● PROBLEM:
Leaving out any pictures, print the entries that follow exactly as they stand.

Top of SUPPLIED DATA

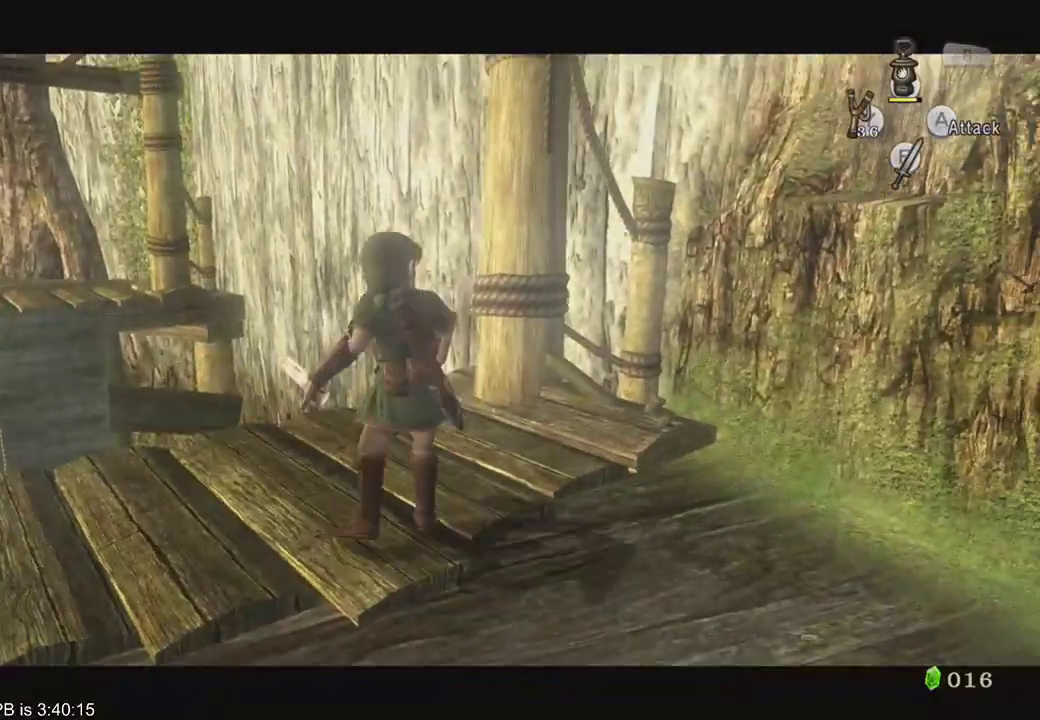
{"dt_ms": 500, "buttons": [], "left_stick": "down", "right_stick": "center", "events": [[267, "L2", "up"], [433, "left_stick", "down"]]}
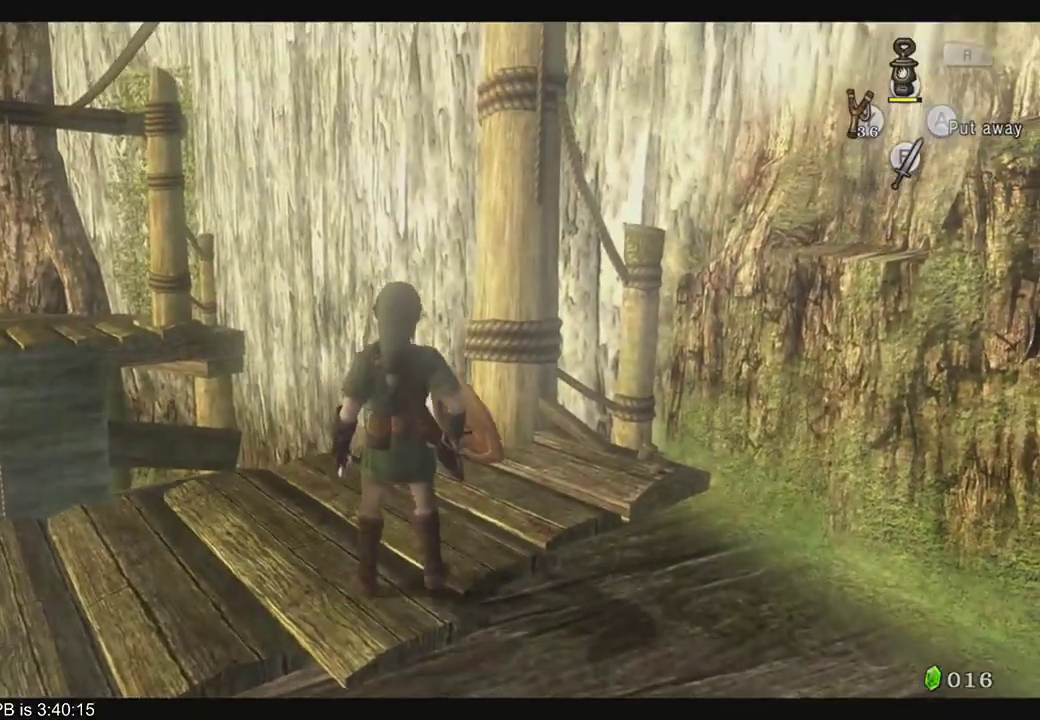
{"dt_ms": 500, "buttons": [], "left_stick": "center", "right_stick": "center", "events": [[67, "left_stick", "center"]]}
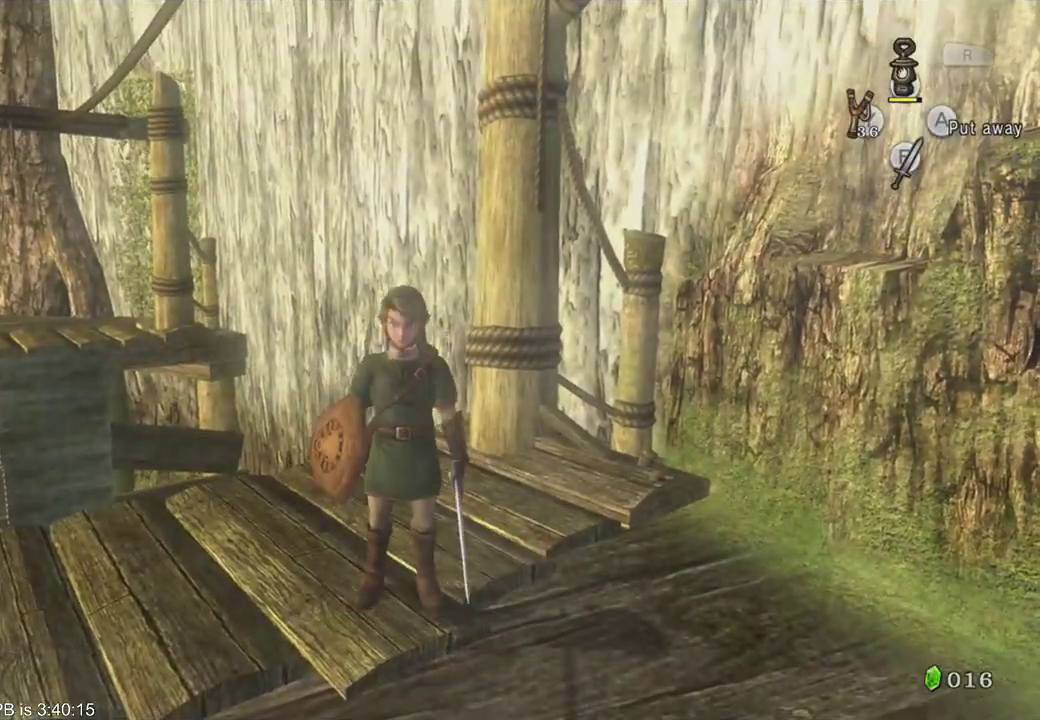
{"dt_ms": 500, "buttons": [], "left_stick": "center", "right_stick": "center", "events": [[367, "X", "down"], [467, "X", "up"]]}
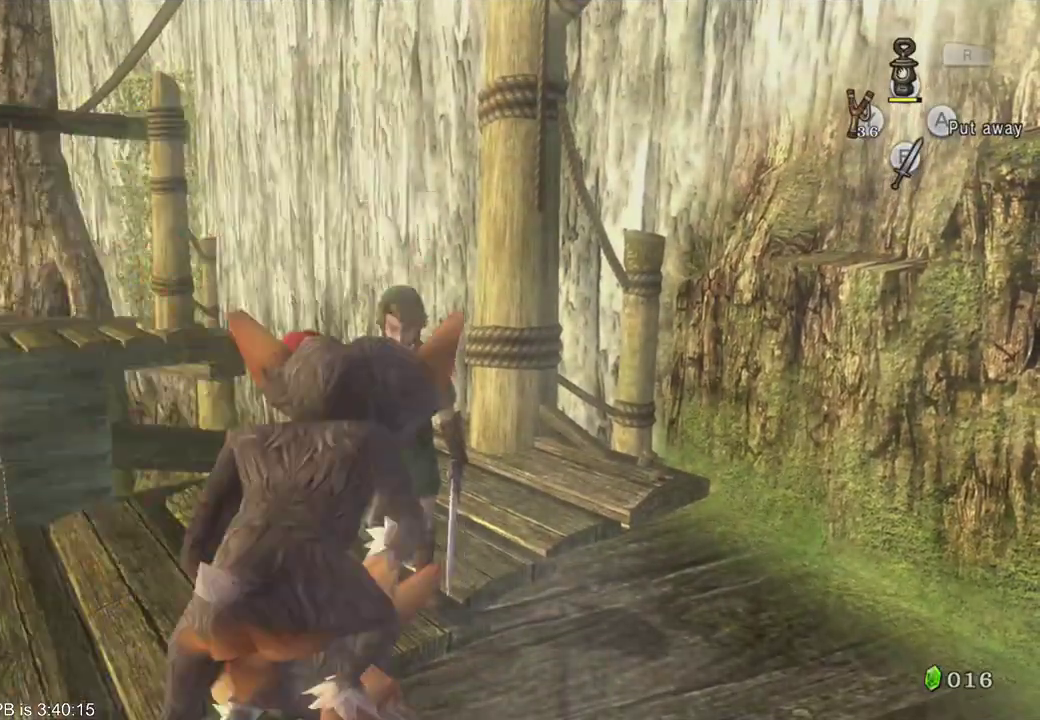
{"dt_ms": 500, "buttons": [], "left_stick": "center", "right_stick": "center", "events": []}
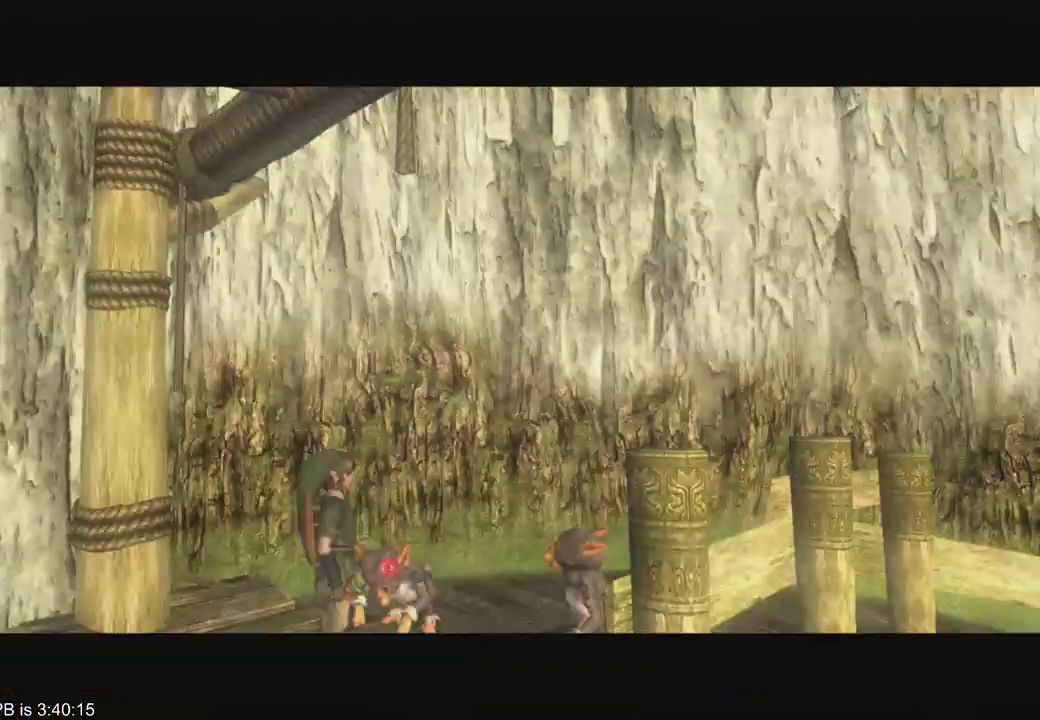
{"dt_ms": 500, "buttons": [], "left_stick": "center", "right_stick": "center", "events": []}
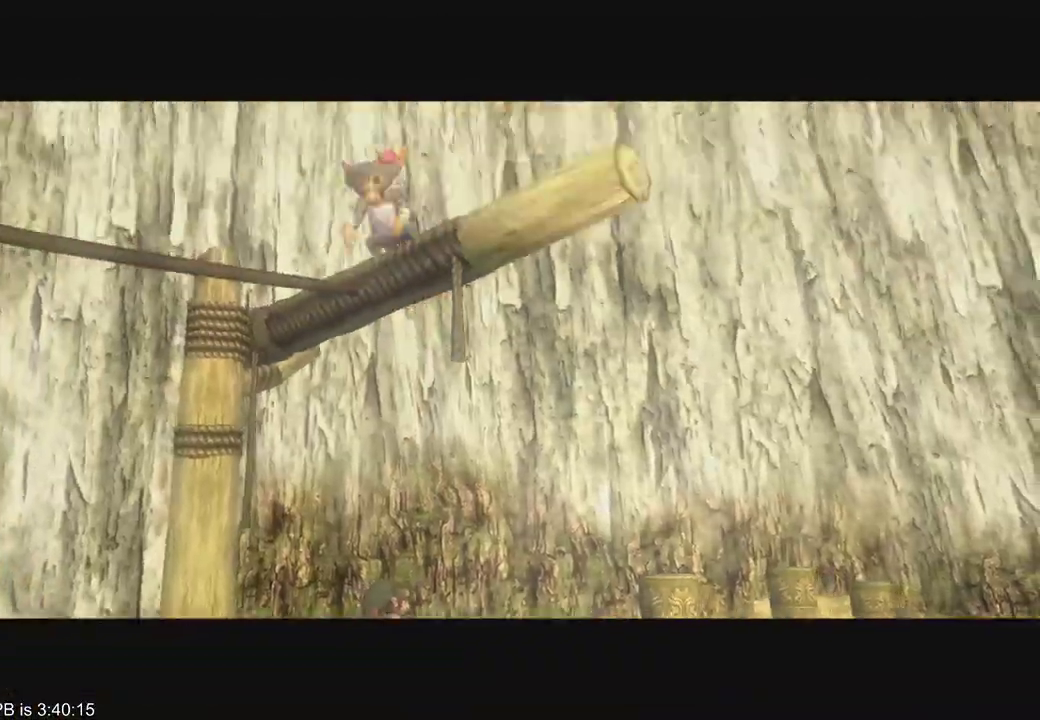
{"dt_ms": 500, "buttons": [], "left_stick": "center", "right_stick": "center", "events": []}
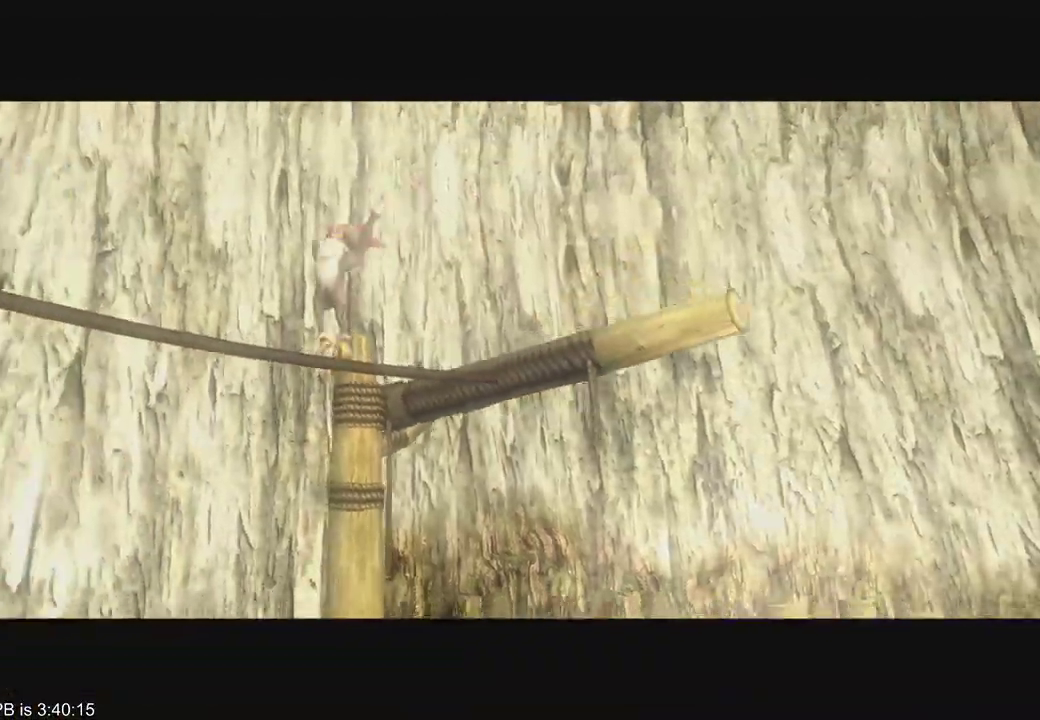
{"dt_ms": 500, "buttons": [], "left_stick": "center", "right_stick": "center", "events": []}
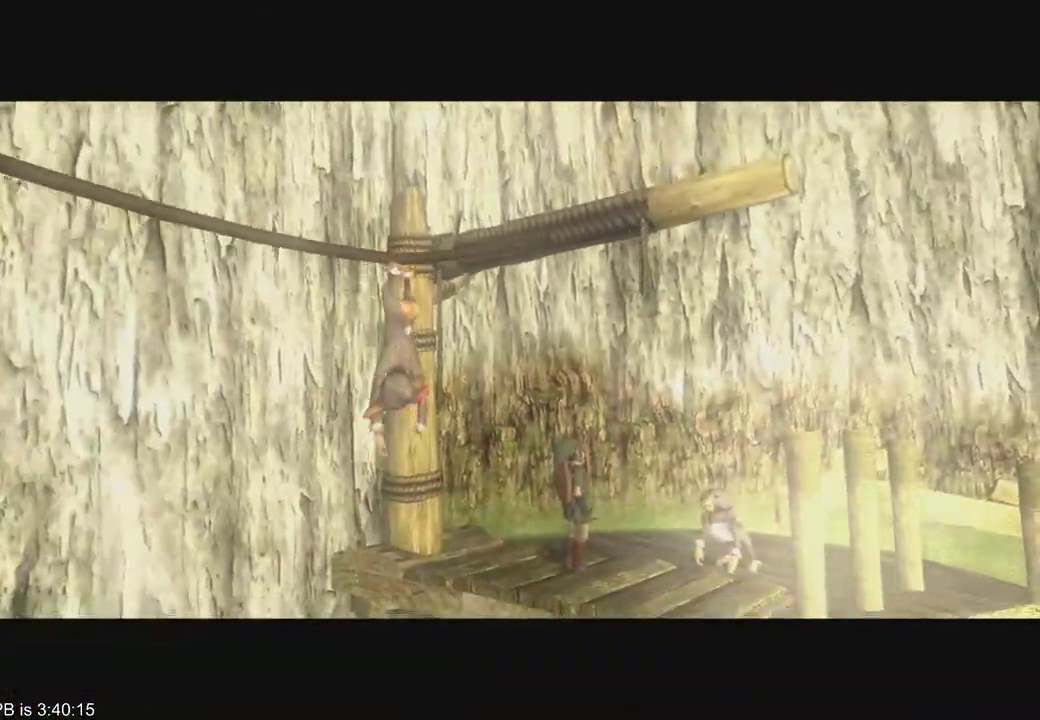
{"dt_ms": 500, "buttons": [], "left_stick": "center", "right_stick": "center", "events": []}
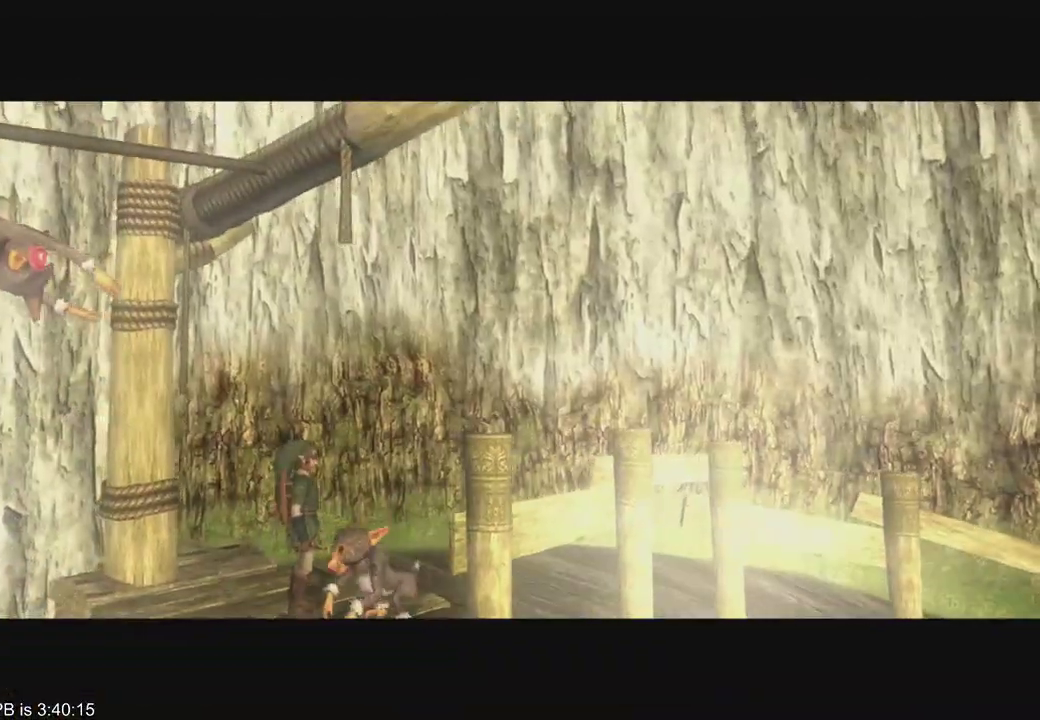
{"dt_ms": 500, "buttons": [], "left_stick": "center", "right_stick": "center", "events": []}
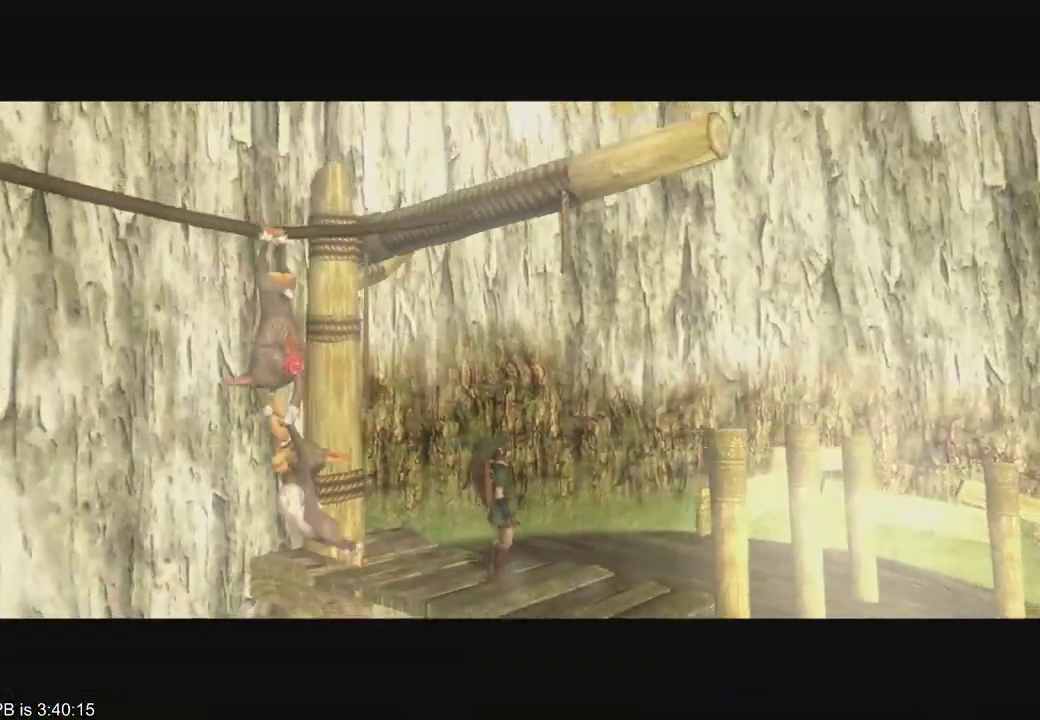
{"dt_ms": 500, "buttons": ["R2"], "left_stick": "up", "right_stick": "center", "events": [[500, "R2", "down"], [500, "left_stick", "up"]]}
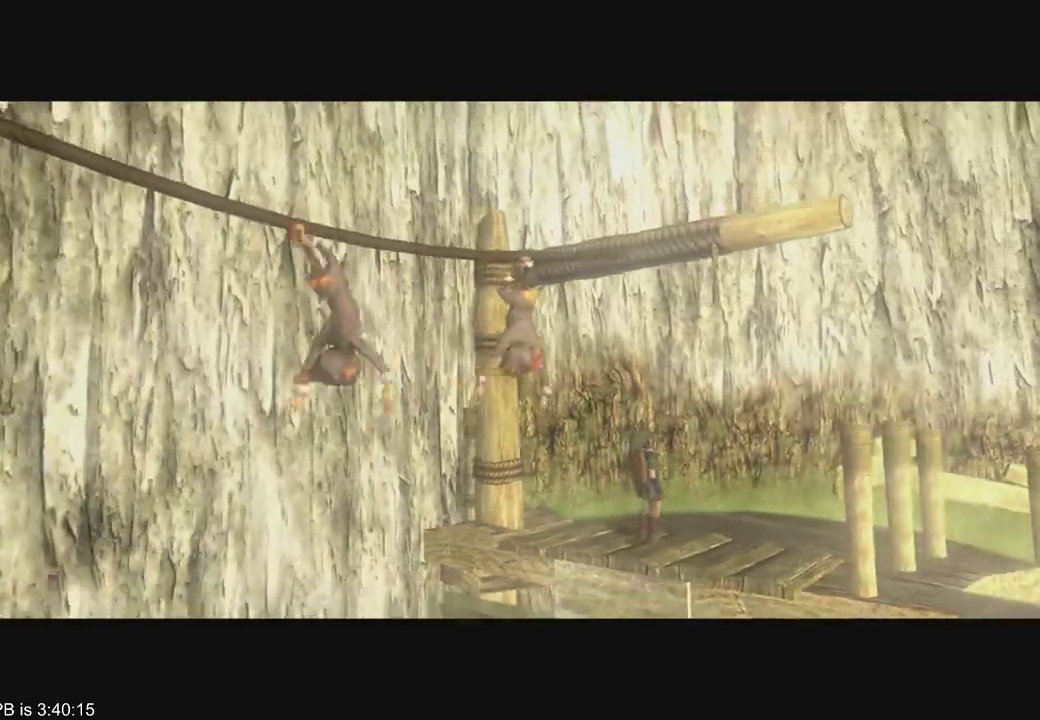
{"dt_ms": 500, "buttons": [], "left_stick": "up", "right_stick": "center", "events": [[67, "B", "down"], [167, "B", "up"], [233, "B", "down"], [300, "B", "up"], [300, "R2", "up"], [367, "R2", "down"], [433, "R2", "up"]]}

Bottom of SUPPLIED DATA

● TASK RESPONSE:
{"dt_ms": 500, "buttons": [], "left_stick": "down", "right_stick": "center", "events": [[267, "L2", "up"], [433, "left_stick", "down"]]}
{"dt_ms": 500, "buttons": [], "left_stick": "center", "right_stick": "center", "events": [[67, "left_stick", "center"]]}
{"dt_ms": 500, "buttons": [], "left_stick": "center", "right_stick": "center", "events": [[367, "X", "down"], [467, "X", "up"]]}
{"dt_ms": 500, "buttons": [], "left_stick": "center", "right_stick": "center", "events": []}
{"dt_ms": 500, "buttons": [], "left_stick": "center", "right_stick": "center", "events": []}
{"dt_ms": 500, "buttons": [], "left_stick": "center", "right_stick": "center", "events": []}
{"dt_ms": 500, "buttons": [], "left_stick": "center", "right_stick": "center", "events": []}
{"dt_ms": 500, "buttons": [], "left_stick": "center", "right_stick": "center", "events": []}
{"dt_ms": 500, "buttons": [], "left_stick": "center", "right_stick": "center", "events": []}
{"dt_ms": 500, "buttons": ["R2"], "left_stick": "up", "right_stick": "center", "events": [[500, "R2", "down"], [500, "left_stick", "up"]]}
{"dt_ms": 500, "buttons": [], "left_stick": "up", "right_stick": "center", "events": [[67, "B", "down"], [167, "B", "up"], [233, "B", "down"], [300, "B", "up"], [300, "R2", "up"], [367, "R2", "down"], [433, "R2", "up"]]}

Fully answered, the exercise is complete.